Суждения новейших пушкиноманов могут быть, в свою очередь, выражены в таком силлогизме: Maj.: Великий поэт должен быть воплощением ницшеанских идей; Min.: Пушкин был великий поэт; С.: ergo – Пушкин был воплощением ницшеанских идей. Формально этот силлогизм так же правилен, как и писаревский, но вы видите существенную разницу в пользу покойного критика: там в заключении выражалась только ложная оценка, здесь же утверждается ложный факт. Ведь Пушкин в действительности так же мало воплощал ницшеанскую теорию, как и практический радикализм. Но Писарев, подводя Пушкина под мерку радикальных тенденций, ясно видел и откровенно объявлял, что он под нее не подходит, тогда как новейшие панегиристы пушкинской поэзии, прикидывая к этому здоровому, широкому и вольному творчеству ломаный аршин ницшеанского психопатизма, настолько слепы, что уверяют себя и других в полной успешности такого измерения.

Дело не в собственных взглядах того или другого критика. И писаревская, и ницшеанская точка зрения могут иметь свою относительную законность. Но дело в том, что в настоящем историческом Пушкине обе эти точки зрения не имеют для себя никакого действительного приложения, и потому обусловленные ими суждения о поэте просто бессмысленны. Мы можем преклоняться перед трудолюбием и искусством муравьев или восхищаться красотою павлиньего хвоста, но нельзя на этом основании бранить жаворонка за то, что он не строит муравейника, и еще менее позволительно с восторгом восклицать: какой великолепный павлиний хвост у этого жаворонка!

К фальшивой оценке Пушкина как учителя древней мудрости и пророка новой или обновленной античной красоты привязывается (довольно искусственно и нескладно) давнишний взгляд на его гибель как на роковое следствие его столкновения с враждебною общественною средой. Но общественная среда враждует обыкновенно с теми людьми, которые хотят ее исправлять и перерождать.

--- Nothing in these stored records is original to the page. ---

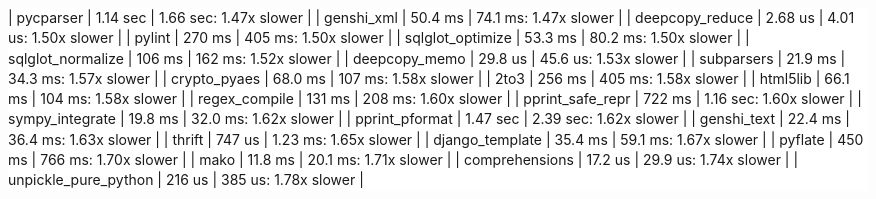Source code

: | pycparser                  | 1.14 sec                                                                                                          | 1.66 sec: 1.47x slower                                                                                                  |
| genshi_xml                 | 50.4 ms                                                                                                           | 74.1 ms: 1.47x slower                                                                                                   |
| deepcopy_reduce            | 2.68 us                                                                                                           | 4.01 us: 1.50x slower                                                                                                   |
| pylint                     | 270 ms                                                                                                            | 405 ms: 1.50x slower                                                                                                    |
| sqlglot_optimize           | 53.3 ms                                                                                                           | 80.2 ms: 1.50x slower                                                                                                   |
| sqlglot_normalize          | 106 ms                                                                                                            | 162 ms: 1.52x slower                                                                                                    |
| deepcopy_memo              | 29.8 us                                                                                                           | 45.6 us: 1.53x slower                                                                                                   |
| subparsers                 | 21.9 ms                                                                                                           | 34.3 ms: 1.57x slower                                                                                                   |
| crypto_pyaes               | 68.0 ms                                                                                                           | 107 ms: 1.58x slower                                                                                                    |
| 2to3                       | 256 ms                                                                                                            | 405 ms: 1.58x slower                                                                                                    |
| html5lib                   | 66.1 ms                                                                                                           | 104 ms: 1.58x slower                                                                                                    |
| regex_compile              | 131 ms                                                                                                            | 208 ms: 1.60x slower                                                                                                    |
| pprint_safe_repr           | 722 ms                                                                                                            | 1.16 sec: 1.60x slower                                                                                                  |
| sympy_integrate            | 19.8 ms                                                                                                           | 32.0 ms: 1.62x slower                                                                                                   |
| pprint_pformat             | 1.47 sec                                                                                                          | 2.39 sec: 1.62x slower                                                                                                  |
| genshi_text                | 22.4 ms                                                                                                           | 36.4 ms: 1.63x slower                                                                                                   |
| thrift                     | 747 us                                                                                                            | 1.23 ms: 1.65x slower                                                                                                   |
| django_template            | 35.4 ms                                                                                                           | 59.1 ms: 1.67x slower                                                                                                   |
| pyflate                    | 450 ms                                                                                                            | 766 ms: 1.70x slower                                                                                                    |
| mako                       | 11.8 ms                                                                                                           | 20.1 ms: 1.71x slower                                                                                                   |
| comprehensions             | 17.2 us                                                                                                           | 29.9 us: 1.74x slower                                                                                                   |
| unpickle_pure_python       | 216 us                                                                                                            | 385 us: 1.78x slower                                                                                                    |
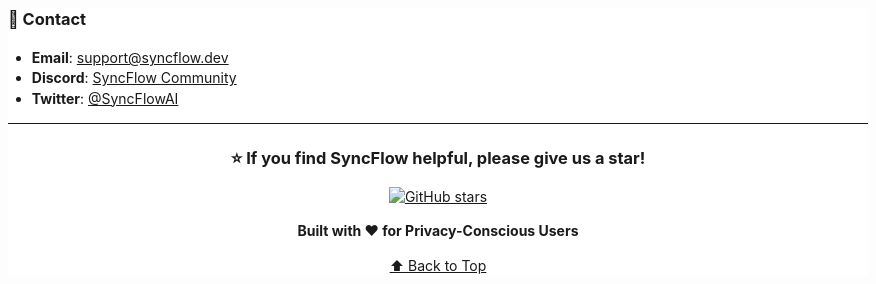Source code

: ### 📧 Contact
- **Email**: support@syncflow.dev
- **Discord**: [SyncFlow Community](https://discord.gg/syncflow)
- **Twitter**: [@SyncFlowAI](https://twitter.com/syncflowai)

---

<div align="center">

### ⭐ If you find SyncFlow helpful, please give us a star!

[![GitHub stars](https://img.shields.io/github/stars/yourusername/syncflow.svg?style=social&label=Star&maxAge=2592000)](https://GitHub.com/yourusername/syncflow/stargazers/)

**Built with ❤️ for Privacy-Conscious Users**

[⬆️ Back to Top](#-syncflow---offline-ai-assistant)

</div>
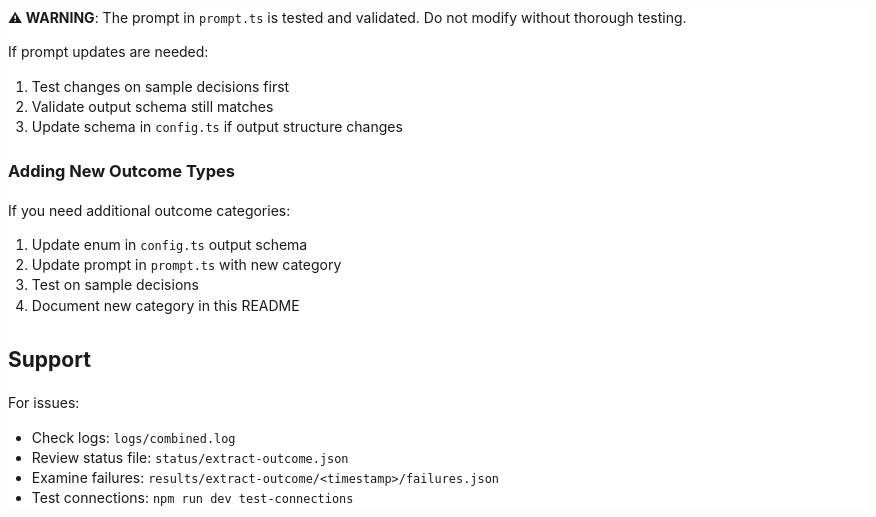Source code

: **⚠️ WARNING**: The prompt in `prompt.ts` is tested and validated. Do not modify without thorough testing.

If prompt updates are needed:
1. Test changes on sample decisions first
2. Validate output schema still matches
3. Update schema in `config.ts` if output structure changes

### Adding New Outcome Types

If you need additional outcome categories:

1. Update enum in `config.ts` output schema
2. Update prompt in `prompt.ts` with new category
3. Test on sample decisions
4. Document new category in this README

## Support

For issues:
- Check logs: `logs/combined.log`
- Review status file: `status/extract-outcome.json`
- Examine failures: `results/extract-outcome/<timestamp>/failures.json`
- Test connections: `npm run dev test-connections`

У Пушкина такого желания не было; он решительно отклонял от себя всякую преобразовательную задачу, которая, действительно, вовсе не шла бы к нему. При всем различии натур и характеров, Пушкин все-таки был более похож на Гете, чем на Сократа, и отношение к нему официальной и общественной русской среды было более похоже на отношение Германии к веймарскому олимпийцу, нежели на отношение афинской демократии к Сократу, – да и Сократ мог свободно прожить среди этой демократии до семидесятилетнего возраста.